- Opening Delimiter -
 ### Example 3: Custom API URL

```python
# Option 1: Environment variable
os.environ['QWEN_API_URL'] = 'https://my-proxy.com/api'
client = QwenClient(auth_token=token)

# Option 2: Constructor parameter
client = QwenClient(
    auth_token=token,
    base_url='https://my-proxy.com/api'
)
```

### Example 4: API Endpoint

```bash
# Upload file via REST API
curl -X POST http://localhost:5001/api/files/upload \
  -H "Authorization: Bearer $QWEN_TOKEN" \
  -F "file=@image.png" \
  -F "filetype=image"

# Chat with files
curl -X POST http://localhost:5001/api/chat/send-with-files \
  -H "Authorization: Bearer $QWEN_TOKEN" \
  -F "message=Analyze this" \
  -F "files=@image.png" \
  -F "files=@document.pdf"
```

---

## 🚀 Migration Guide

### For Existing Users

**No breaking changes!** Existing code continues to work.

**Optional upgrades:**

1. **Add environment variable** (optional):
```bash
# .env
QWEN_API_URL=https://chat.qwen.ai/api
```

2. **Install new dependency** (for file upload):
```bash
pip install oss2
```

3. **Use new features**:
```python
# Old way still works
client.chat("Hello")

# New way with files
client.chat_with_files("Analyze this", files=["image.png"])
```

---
- Closing Delimiter -
- Opening Delimiter -
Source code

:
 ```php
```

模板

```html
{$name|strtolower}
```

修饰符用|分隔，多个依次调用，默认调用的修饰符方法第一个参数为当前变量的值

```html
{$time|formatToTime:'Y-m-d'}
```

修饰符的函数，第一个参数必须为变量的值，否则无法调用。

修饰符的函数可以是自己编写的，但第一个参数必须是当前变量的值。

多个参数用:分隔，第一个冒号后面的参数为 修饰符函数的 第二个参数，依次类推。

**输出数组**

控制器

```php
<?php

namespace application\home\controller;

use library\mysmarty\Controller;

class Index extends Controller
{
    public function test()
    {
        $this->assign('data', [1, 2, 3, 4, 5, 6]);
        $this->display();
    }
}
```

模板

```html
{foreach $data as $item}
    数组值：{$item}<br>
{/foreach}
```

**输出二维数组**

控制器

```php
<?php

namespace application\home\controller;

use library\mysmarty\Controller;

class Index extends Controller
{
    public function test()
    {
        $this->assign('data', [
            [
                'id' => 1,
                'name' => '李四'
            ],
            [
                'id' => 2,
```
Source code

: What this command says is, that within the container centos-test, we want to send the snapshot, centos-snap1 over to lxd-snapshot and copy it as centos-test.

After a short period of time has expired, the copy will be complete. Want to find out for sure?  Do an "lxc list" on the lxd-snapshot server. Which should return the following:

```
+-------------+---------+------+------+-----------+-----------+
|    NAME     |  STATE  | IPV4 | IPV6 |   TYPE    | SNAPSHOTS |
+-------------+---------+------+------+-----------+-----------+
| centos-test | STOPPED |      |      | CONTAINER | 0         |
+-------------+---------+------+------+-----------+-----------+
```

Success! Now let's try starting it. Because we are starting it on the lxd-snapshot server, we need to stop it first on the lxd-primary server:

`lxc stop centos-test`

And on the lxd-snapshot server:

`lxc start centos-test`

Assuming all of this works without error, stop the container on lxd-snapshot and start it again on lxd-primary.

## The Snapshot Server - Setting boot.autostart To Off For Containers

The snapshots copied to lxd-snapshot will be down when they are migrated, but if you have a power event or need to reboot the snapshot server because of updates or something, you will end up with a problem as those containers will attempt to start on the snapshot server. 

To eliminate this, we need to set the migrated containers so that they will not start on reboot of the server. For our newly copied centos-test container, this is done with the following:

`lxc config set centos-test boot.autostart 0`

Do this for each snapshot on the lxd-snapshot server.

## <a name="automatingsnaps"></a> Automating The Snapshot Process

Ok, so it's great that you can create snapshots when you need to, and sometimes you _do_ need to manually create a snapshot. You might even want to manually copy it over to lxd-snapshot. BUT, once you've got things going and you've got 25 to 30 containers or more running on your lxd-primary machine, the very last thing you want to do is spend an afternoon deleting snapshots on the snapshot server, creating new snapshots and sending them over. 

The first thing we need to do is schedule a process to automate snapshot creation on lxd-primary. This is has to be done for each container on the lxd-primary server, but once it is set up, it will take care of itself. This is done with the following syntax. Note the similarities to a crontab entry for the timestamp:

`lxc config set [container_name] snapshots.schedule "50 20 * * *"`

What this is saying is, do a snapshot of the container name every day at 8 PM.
- Closing Delimiter -
▶ **YOUR OBJECTIVE**
Please write out, exactly as they appear above, only the lines in the stretch from the line with "config set centos-test" through the line with "The Snapshot Process".

▶ **ANSWER SPACE**
`lxc config set centos-test boot.autostart 0`

Do this for each snapshot on the lxd-snapshot server.

## <a name="automatingsnaps"></a> Automating The Snapshot Process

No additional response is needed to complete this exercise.